Background: Extranodal malignant lymphomas (ML) are known to occur with increased frequency in patients with human immunodeficiency virus infection. The authors report a 30-year-old man with acquired immune deficiency syndrome (AIDS) with ML primarily involving the heart and compare the clinical and pathologic features to those of previously reported patients.
Methods: The patient's hospital record was reviewed and pertinent clinical data were abstracted. Tissue obtained at autopsy was processed for routine light microscopic study and immunohistochemistry. A computer-assisted search of the medical literature for patients with malignant cardiac lymphoma was performed.
☆ ☆ ☆
— EXERCISE SET —
**A.** Please output the part of the cardiac lymphoma abstract starting with "Background: Extranodal malignant" and going on through "previously reported patients.".
**B.** Render this sentence from the cardiac lymphoma abstract in Spanish: "The patient's hospital record was reviewed and pertinent clinical data were abstracted."
**C.** Resume the abstract on cardiac lymphoma in a patient with AIDS, picking up after its last sentence.

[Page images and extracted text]
☆ ☆ ☆
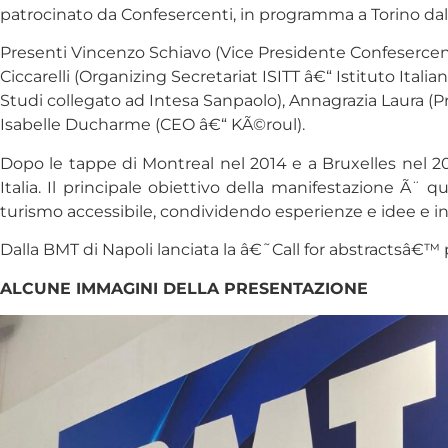
patrocinato da Confesercenti, in programma a Torino dal 
Presenti Vincenzo Schiavo (Vice Presidente Confesercenti
Ciccarelli (Organizing Secretariat ISITT â€“ Istituto Ital
Studi collegato ad Intesa Sanpaolo), Annagrazia Laura 
Isabelle Ducharme (CEO â€“ KÃ©roul).
Dopo le tappe di Montreal nel 2014 e a Bruxelles nel 20
Italia. Il principale obiettivo della manifestazione Ã¨ 
turismo accessibile, condividendo esperienze e idee e i
Dalla BMT di Napoli lanciata la â€˜Call for abstractsâ€™ pe
ALCUNE IMMAGINI DELLA PRESENTAZIONE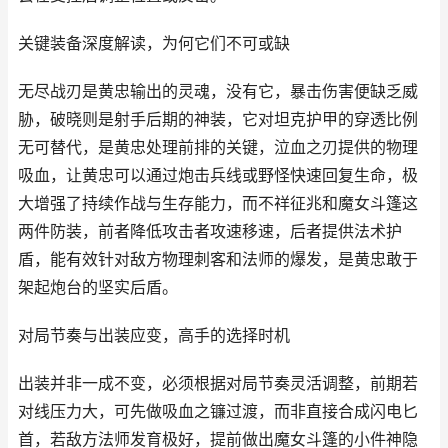
关键装备深度解读，为何它们不可或缺
无尽战刃是黄忠输出的灵魂，没有它，暴击伤害便缺乏威
胁，破晓则是射手后期的神装，它对坦克护甲的穿透比例
无可替代，是黄忠处理前排的关键，泣血之刃提供的物理
吸血，让黄忠可以通过炮击兵线或野怪快速回复生命，极
大增强了持续作战与生存能力，而不祥征兆和魔女斗篷这
两件防装，前者降低攻击者攻速移速，后者提供法术护
盾，能有效针对敌方物理刺客和法师的爆发，是黄忠敢于
架起炮台的坚实后盾。
对局节奏与出装应变，高手的选择时机
出装并非一成不变，必须根据对局节奏灵活调整，前期若
对线压力大，可先做吸血之镰过渡，而非直接合成闪电匕
首，若敌方法师发育极好，提前做出魔女斗篷的小件神隐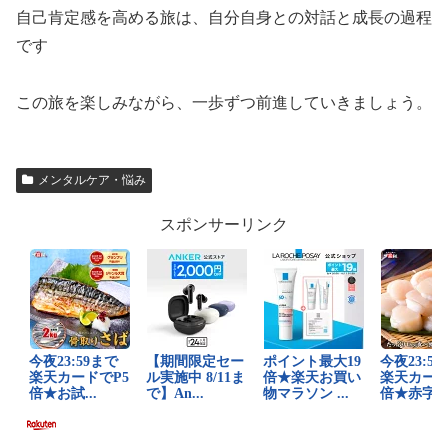
自己肯定感を高める旅は、自分自身との対話と成長の過程
です
この旅を楽しみながら、一歩ずつ前進していきましょう。
メンタルケア・悩み
スポンサーリンク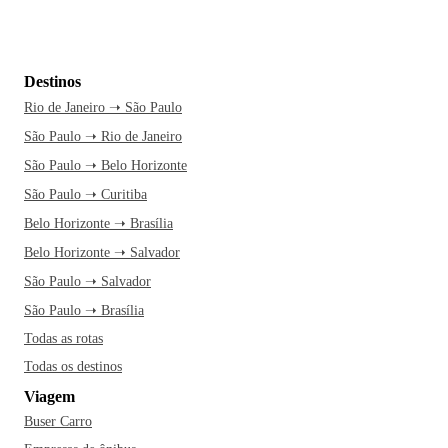
Destinos
Rio de Janeiro ➝ São Paulo
São Paulo ➝ Rio de Janeiro
São Paulo ➝ Belo Horizonte
São Paulo ➝ Curitiba
Belo Horizonte ➝ Brasília
Belo Horizonte ➝ Salvador
São Paulo ➝ Salvador
São Paulo ➝ Brasília
Todas as rotas
Todas os destinos
Viagem
Buser Carro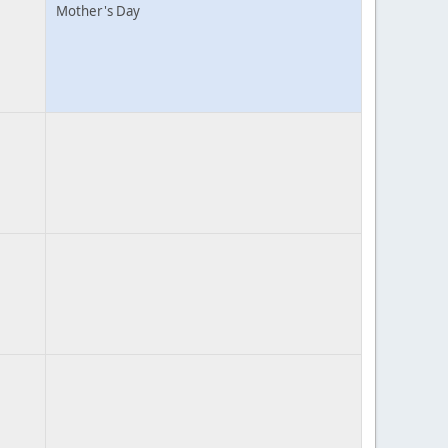
Mother's Day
☆ ☆ ☆
— RESULTS IN ORDER —
**A.**
Background: Extranodal malignant lymphomas (ML) are known to occur with increased frequency in patients with human immunodeficiency virus infection. The authors report a 30-year-old man with acquired immune deficiency syndrome (AIDS) with ML primarily involving the heart and compare the clinical and pathologic features to those of previously reported patients.

**B.** Se revisó la historia clínica hospitalaria del paciente y se extrajeron los datos clínicos pertinentes.

**C.**
Results: The patient's initial signs and symptoms were nonspecific, and an abnormal gallium scan suggested pericarditis. Clinically, the course was characterized by progressive heart failure. Autopsy disclosed a diffuse large cell non-Hodgkin lymphoma of B-cell phenotype with massive involvement of the pericardium and extension into the myocardium. A literature search revealed 22 patients with cardiac lymphoma associated with AIDS. Clinical findings were nonspecific, but rapid progression of cardiac dysfunction was common after symptoms appeared. Pathologically, most lymphomas were of diffuse aggressive subtypes.
Conclusions: ML of the heart is extremely rare but is being encountered with increasing frequency in patients with AIDS. The diagnosis should be considered in such patients in whom cardiovascular symptoms develop suddenly and progress rapidly.